Stored data
-*-*-
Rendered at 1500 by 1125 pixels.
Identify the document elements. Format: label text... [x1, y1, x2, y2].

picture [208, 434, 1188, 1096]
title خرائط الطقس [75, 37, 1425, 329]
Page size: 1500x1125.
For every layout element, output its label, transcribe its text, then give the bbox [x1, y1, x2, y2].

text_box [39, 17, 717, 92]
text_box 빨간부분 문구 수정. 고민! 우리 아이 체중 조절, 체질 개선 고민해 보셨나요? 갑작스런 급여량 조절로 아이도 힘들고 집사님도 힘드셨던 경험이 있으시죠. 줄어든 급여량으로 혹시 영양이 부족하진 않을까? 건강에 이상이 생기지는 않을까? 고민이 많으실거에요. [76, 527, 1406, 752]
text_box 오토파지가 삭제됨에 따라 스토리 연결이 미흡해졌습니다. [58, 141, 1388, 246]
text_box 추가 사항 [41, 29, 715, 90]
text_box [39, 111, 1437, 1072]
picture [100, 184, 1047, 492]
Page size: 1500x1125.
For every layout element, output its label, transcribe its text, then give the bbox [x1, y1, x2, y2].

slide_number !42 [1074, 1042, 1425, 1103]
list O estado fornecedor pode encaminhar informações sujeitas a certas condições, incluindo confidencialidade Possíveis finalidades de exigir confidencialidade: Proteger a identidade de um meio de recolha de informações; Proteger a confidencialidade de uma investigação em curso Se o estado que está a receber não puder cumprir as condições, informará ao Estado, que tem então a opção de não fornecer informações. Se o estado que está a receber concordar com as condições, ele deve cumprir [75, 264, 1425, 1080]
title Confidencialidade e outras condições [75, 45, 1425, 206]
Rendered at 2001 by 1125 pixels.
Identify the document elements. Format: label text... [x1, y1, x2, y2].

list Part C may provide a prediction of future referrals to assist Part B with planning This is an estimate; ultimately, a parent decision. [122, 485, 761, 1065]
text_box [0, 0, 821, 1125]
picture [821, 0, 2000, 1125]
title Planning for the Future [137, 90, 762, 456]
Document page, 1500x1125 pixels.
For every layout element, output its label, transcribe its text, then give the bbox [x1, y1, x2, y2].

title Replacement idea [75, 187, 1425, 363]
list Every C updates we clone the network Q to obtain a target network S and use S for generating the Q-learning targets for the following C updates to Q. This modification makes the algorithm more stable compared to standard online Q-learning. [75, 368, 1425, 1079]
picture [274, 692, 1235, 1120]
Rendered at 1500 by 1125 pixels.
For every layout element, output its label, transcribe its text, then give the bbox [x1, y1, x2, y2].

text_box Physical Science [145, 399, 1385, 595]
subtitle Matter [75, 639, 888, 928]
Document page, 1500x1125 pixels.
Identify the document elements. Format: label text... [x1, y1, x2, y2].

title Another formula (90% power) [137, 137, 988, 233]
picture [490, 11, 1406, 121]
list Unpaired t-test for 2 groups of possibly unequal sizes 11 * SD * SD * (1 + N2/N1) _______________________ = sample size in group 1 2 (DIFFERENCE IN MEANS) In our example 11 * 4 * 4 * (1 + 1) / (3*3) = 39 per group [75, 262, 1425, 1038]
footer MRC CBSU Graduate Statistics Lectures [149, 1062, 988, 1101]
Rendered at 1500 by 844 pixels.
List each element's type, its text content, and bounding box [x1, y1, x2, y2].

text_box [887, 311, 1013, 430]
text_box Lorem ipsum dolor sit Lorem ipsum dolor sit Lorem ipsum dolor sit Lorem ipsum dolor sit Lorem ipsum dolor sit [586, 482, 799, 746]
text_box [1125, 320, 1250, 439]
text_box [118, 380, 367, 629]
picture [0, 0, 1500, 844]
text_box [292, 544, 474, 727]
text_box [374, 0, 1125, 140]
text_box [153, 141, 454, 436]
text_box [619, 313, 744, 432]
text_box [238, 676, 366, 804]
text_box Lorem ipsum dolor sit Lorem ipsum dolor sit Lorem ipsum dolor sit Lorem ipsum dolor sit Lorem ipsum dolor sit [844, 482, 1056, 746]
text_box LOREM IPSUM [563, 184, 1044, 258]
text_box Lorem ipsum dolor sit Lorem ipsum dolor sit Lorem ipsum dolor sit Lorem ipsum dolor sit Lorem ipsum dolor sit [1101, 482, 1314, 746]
-*-*-
◆ Requirement ◆
The required answer is the complete data, repeated exactly.

◆ Answer section ◆
Rendered at 1500 by 1125 pixels.
Identify the document elements. Format: label text... [x1, y1, x2, y2].

picture [208, 434, 1188, 1096]
title خرائط الطقس [75, 37, 1425, 329]
Page size: 1500x1125.
For every layout element, output its label, transcribe its text, then give the bbox [x1, y1, x2, y2].

text_box [39, 17, 717, 92]
text_box 빨간부분 문구 수정. 고민! 우리 아이 체중 조절, 체질 개선 고민해 보셨나요? 갑작스런 급여량 조절로 아이도 힘들고 집사님도 힘드셨던 경험이 있으시죠. 줄어든 급여량으로 혹시 영양이 부족하진 않을까? 건강에 이상이 생기지는 않을까? 고민이 많으실거에요. [76, 527, 1406, 752]
text_box 오토파지가 삭제됨에 따라 스토리 연결이 미흡해졌습니다. [58, 141, 1388, 246]
text_box 추가 사항 [41, 29, 715, 90]
text_box [39, 111, 1437, 1072]
picture [100, 184, 1047, 492]
Page size: 1500x1125.
For every layout element, output its label, transcribe its text, then give the bbox [x1, y1, x2, y2].

slide_number !42 [1074, 1042, 1425, 1103]
list O estado fornecedor pode encaminhar informações sujeitas a certas condições, incluindo confidencialidade Possíveis finalidades de exigir confidencialidade: Proteger a identidade de um meio de recolha de informações; Proteger a confidencialidade de uma investigação em curso Se o estado que está a receber não puder cumprir as condições, informará ao Estado, que tem então a opção de não fornecer informações. Se o estado que está a receber concordar com as condições, ele deve cumprir [75, 264, 1425, 1080]
title Confidencialidade e outras condições [75, 45, 1425, 206]
Rendered at 2001 by 1125 pixels.
Identify the document elements. Format: label text... [x1, y1, x2, y2].

list Part C may provide a prediction of future referrals to assist Part B with planning This is an estimate; ultimately, a parent decision. [122, 485, 761, 1065]
text_box [0, 0, 821, 1125]
picture [821, 0, 2000, 1125]
title Planning for the Future [137, 90, 762, 456]
Document page, 1500x1125 pixels.
For every layout element, output its label, transcribe its text, then give the bbox [x1, y1, x2, y2].

title Replacement idea [75, 187, 1425, 363]
list Every C updates we clone the network Q to obtain a target network S and use S for generating the Q-learning targets for the following C updates to Q. This modification makes the algorithm more stable compared to standard online Q-learning. [75, 368, 1425, 1079]
picture [274, 692, 1235, 1120]
Rendered at 1500 by 1125 pixels.
For every layout element, output its label, transcribe its text, then give the bbox [x1, y1, x2, y2].

text_box Physical Science [145, 399, 1385, 595]
subtitle Matter [75, 639, 888, 928]
Document page, 1500x1125 pixels.
Identify the document elements. Format: label text... [x1, y1, x2, y2].

title Another formula (90% power) [137, 137, 988, 233]
picture [490, 11, 1406, 121]
list Unpaired t-test for 2 groups of possibly unequal sizes 11 * SD * SD * (1 + N2/N1) _______________________ = sample size in group 1 2 (DIFFERENCE IN MEANS) In our example 11 * 4 * 4 * (1 + 1) / (3*3) = 39 per group [75, 262, 1425, 1038]
footer MRC CBSU Graduate Statistics Lectures [149, 1062, 988, 1101]
Rendered at 1500 by 844 pixels.
List each element's type, its text content, and bounding box [x1, y1, x2, y2].

text_box [887, 311, 1013, 430]
text_box Lorem ipsum dolor sit Lorem ipsum dolor sit Lorem ipsum dolor sit Lorem ipsum dolor sit Lorem ipsum dolor sit [586, 482, 799, 746]
text_box [1125, 320, 1250, 439]
text_box [118, 380, 367, 629]
picture [0, 0, 1500, 844]
text_box [292, 544, 474, 727]
text_box [374, 0, 1125, 140]
text_box [153, 141, 454, 436]
text_box [619, 313, 744, 432]
text_box [238, 676, 366, 804]
text_box Lorem ipsum dolor sit Lorem ipsum dolor sit Lorem ipsum dolor sit Lorem ipsum dolor sit Lorem ipsum dolor sit [844, 482, 1056, 746]
text_box LOREM IPSUM [563, 184, 1044, 258]
text_box Lorem ipsum dolor sit Lorem ipsum dolor sit Lorem ipsum dolor sit Lorem ipsum dolor sit Lorem ipsum dolor sit [1101, 482, 1314, 746]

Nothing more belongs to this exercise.